Memre: Hermien Louise Codrington-Kemble (1936-2023)
‘Ze wist het beste uit anderen naar boven te halen en kreeg je zover om het beste te geven van wat je had’, zo beschrijft zuster Graanoogst, Hermien Codrington-Kemble tijdens de uitvaartdienst. Hermien was een leider die mensen wist te motiveren. Vooral in het Diakonessenhuis kunnen ze ervan meepraten. Van 1974-1997 was ze de eerste Surinaamse verpleegkundig directeur.
Tekst Carl Breeveld
Haar roots liggen in Nickerie, waar ze in 1949 deel uitmaakte van de eerste groep leerlingen van de nieuwe openbare muloschool. Studeren aan de verpleegkundige opleiding van het ’s Lands Hospitaal volgde daarna. Tien jaar diende ze als verpleegkundige in dit ziekenhuis. Ze trouwde in 1957 met Frits Codrington. John, Stephen, Iwan en Dennis zijn de vier zonen die in hun gezin werden geboren.
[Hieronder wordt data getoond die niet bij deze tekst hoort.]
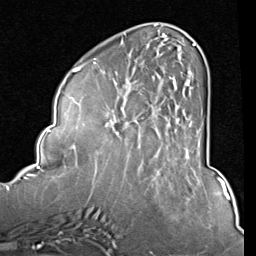
Breast MRI (dynamic contrast-enhanced), one axial slice; slice 30 of 80 in the series (ordered by position); cropped to one breast; dynamic contrast-enhanced series, time point 2 of 8 at this slice position (early post-contrast); 1.5 T; TE 2 ms, TR 5.1 ms; 2 mm slice thickness; 256 × 256 image matrix, field of view 180 × 180 mm. Female patient.
Outlined on this slice (semi-automatic segmentation, software-assisted and operator-edited):
- enhancing-tissue mask used for the functional tumour volume (all voxels passing the contrast-enhancement thresholds inside the analysis volume; usually the tumour): box from (x=84, y=44) to (x=196, y=157) px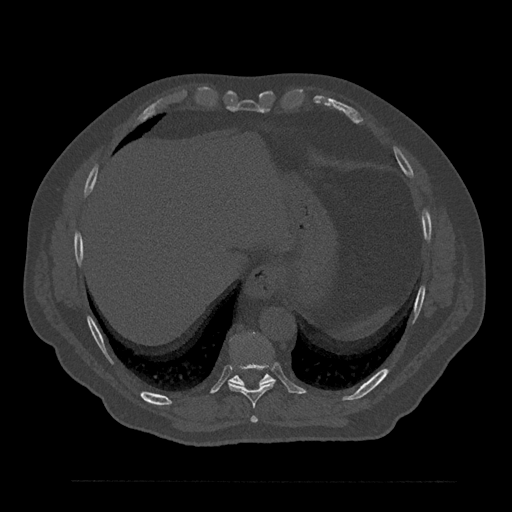
CT including the spine, one axial slice. Position 386 of 797 along the scan axis. 120 kVp. Bone window (W 1800 / L 400 HU). 0.5 mm slice thickness. 512 × 512 image matrix, field of view 430 × 430 mm. Male patient, age 61 years. From the clinical record (not read from this slice): primary cancer: prostate.
Outlined on this slice (semi-automatic segmentation, software-assisted and operator-edited):
- T10 vertebra: bounding box (x1, y1, x2, y2) in pixels: (228, 332, 274, 385)
- T8 vertebra: (250, 416, 258, 423)
- T9 vertebra: (228, 364, 275, 408)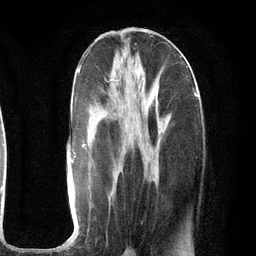
Breast MRI (dynamic contrast-enhanced), one axial slice; slice 48 of 134 in the series (ordered by position); cropped to one breast; dynamic contrast-enhanced series, time point 2 of 6 at this slice position (early post-contrast); 3 T; TE 2.8 ms, TR 7.3 ms; 1.2 mm slice thickness; 256 × 256 image matrix. Female patient.
Annotated regions visible in this slice (semi-automatic segmentation, software-assisted and operator-edited):
- enhancing-tissue mask used for the functional tumour volume (all voxels passing the contrast-enhancement thresholds inside the analysis volume; usually the tumour): bounding box (x1, y1, x2, y2) in pixels: (69, 63, 198, 162)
Uit verhalen wordt duidelijk hoe betrokken ze was en hoe adequaat ze inspeelde op uitdagingen. Als docent verpleegkunde heeft ze wel honderden studenten mogen toerusten. Voor haar stond de patiënt altijd op de eerste plaats. Dat zorgde weleens voor discussies met collega’s. Hermien nam bij klachten het vrijwel altijd op voor de zieke mens. ‘Iedere patiënt moet met een tevreden gevoel het ziekenhuis verlaten’, was haar standpunt.
De verdere ontwikkeling van de gezondheidszorg kreeg bij haar de volle aandacht. Als bestuurslid van de Centrale Opleiding voor Verpleegkundigen en beoefenaren van Aanverwante Beroepen wist ze haar stempel te drukken. Als initiatiefnemer van de eerste kinderopvang verbonden aan een ziekenhuis, zorgde ze ervoor dat medewerkers een veilige plek hadden voor hun kinderen. Het kinderverblijf van het Diakonessenhuis is overigens naar haar vernoemd. In 1994 richtte ze het Johan Bodegravenkoor op, vernoemd naar de Nederlandse radiopresentator die in 1958 met een inzamelingsactie bijdroeg aan de bouw van het Diakonessenhuis.
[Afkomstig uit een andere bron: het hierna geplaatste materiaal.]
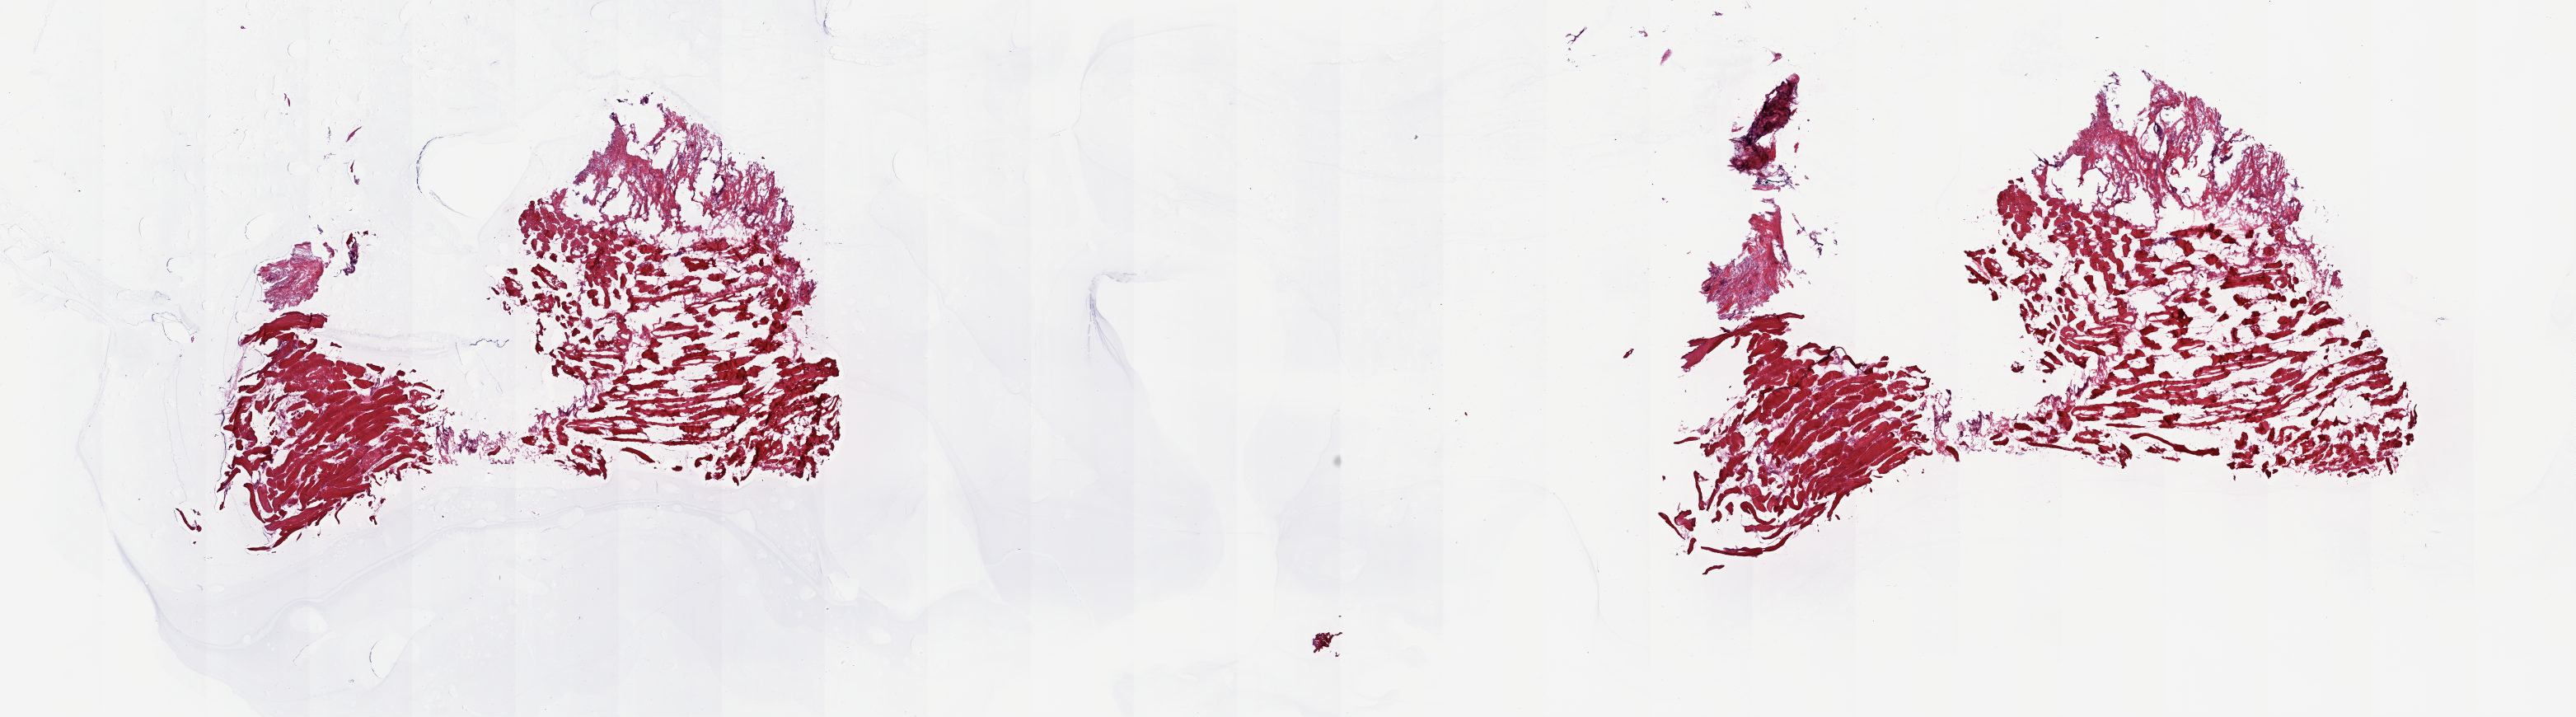
H&E-stained whole-slide image, whole scanned area (about 24.8 x 6.9 mm, acquisition: 20x scan) shown as a low-resolution overview; frozen section from the top of the tissue portion; solid tissue normal (non-tumour tissue) sample from the connective, subcutaneous and other soft tissues. Male, age 86 years at initial diagnosis. Composition of this section per pathologist review: tumour cells 0%, tumour nuclei 0%, normal cells 100%, stromal cells 0%, necrosis 0%. Inflammatory infiltration, as recorded: lymphocyte infiltration 0%, monocyte infiltration 0%, neutrophil infiltration 0%.
This section: solid tissue normal (non-tumour) sample from the same patient. Patient diagnosis: Undifferentiated sarcoma (connective, subcutaneous and other soft tissues of trunk, NOS).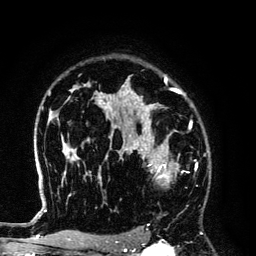
Breast MRI (dynamic contrast-enhanced), one axial slice. Slice 95 of 134 in the series (ordered by position). Cropped to one breast. Dynamic contrast-enhanced series, time point 2 of 6 at this slice position (early post-contrast). 3 T. TE 4.2 ms, TR 7.9 ms. 1.2 mm slice thickness. 256 × 256 image matrix. Female patient.
Outlined on this slice (semi-automatic segmentation, software-assisted and operator-edited):
- enhancing-tissue mask used for the functional tumour volume (all voxels passing the contrast-enhancement thresholds inside the analysis volume; usually the tumour): bounding box [x1, y1, x2, y2] px = [125, 145, 184, 183]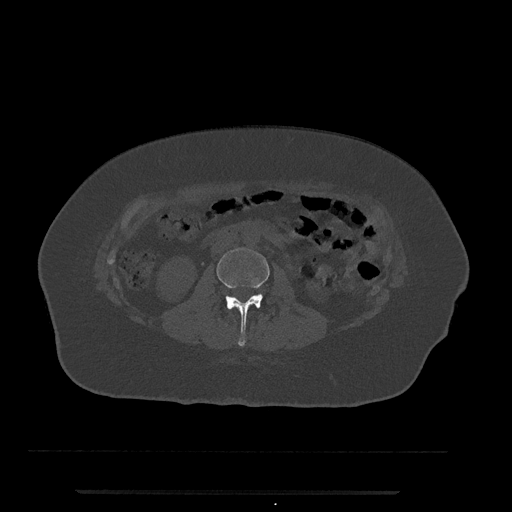
CT including the spine, one axial slice. Reconstruction kernel Br40s/3. 120 kVp. Bone window (W 1800 / L 400 HU). 512 × 512 image matrix, field of view 440 × 440 mm. Female patient, age 51 years. From the clinical record (not read from this slice): primary cancer: neuro; vertebrae with lytic lesions (as recorded): T8.
Outlined on this slice (semi-automatic segmentation, software-assisted and operator-edited):
- L2 vertebra: box from (x=217, y=248) to (x=270, y=346) px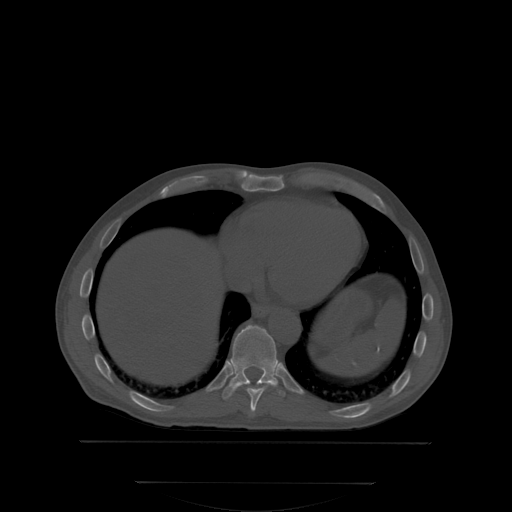
CT including the spine, one axial slice; position 198 of 350 along the scan axis; bone window (W 1800 / L 400 HU); 2.5 mm slice thickness; 512 × 512 image matrix, field of view 500 × 500 mm. Male patient, age 58 years. From the clinical record (not read from this slice): primary cancer: prostate.
Outlined on this slice (semi-automatic segmentation, software-assisted and operator-edited):
- T10 vertebra: box from (x=223, y=325) to (x=284, y=398) px
- T9 vertebra: (x=239, y=383)–(x=275, y=413)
‘Al tijdens mijn sollicitatiegesprek vielen haar doortastende blikken en vragen mij op. Ik voelde me heel ongemakkelijk’, denkt zuster Graanoogst terug. ‘Gelet op de netjes geklede, goed voorbereide sollicitanten had ik niet de indruk dat ik door het sollicitatiegesprek zou komen. Ze zag in mij echter potentie die ik zelf nog niet had ontdekt’. Graanoogst kijkt terug op een goede samenwerking waarbij voornamelijk liefde voor de zieke mens en voor het Diakonessenhuis hen hebben verbonden.
Hermien was in het Diakonessenhuis een ware autoriteit en wist haar weg overal in het ziekenhuis te vinden. ‘Gekleed in wit uniform, bruine panty’s, schone witte schoenen en kapje op, zag je haar lopen met opgeheven hoofd, rechte rug en borst naar voren’, zo geven meerdere bronnen aan. ‘Ze dwong respect af!’. Tot in details moesten verpleegkundigen correct gekleed zijn, was haar standpunt. Smetteloos wit moest het uniform zijn en daarbij keurig gekamd haar. Naast haar liefde, loyaliteit, verantwoordelijkheid, durf en daadkracht was ze eigenwijs, accepteerde moeilijk een afwijzing en gaf op belangrijke momenten haar mening op niet mis te verstane wijze. In 2010 werd ze benoemd tot Commandeur in de Ereorde van de Palm.
Dit artikel is gepubliceerd in het oktobernummer van Parbode, nu in de winkel (in Suriname) en ook online verkrijgbaar (www.parbode.com/abonneren/)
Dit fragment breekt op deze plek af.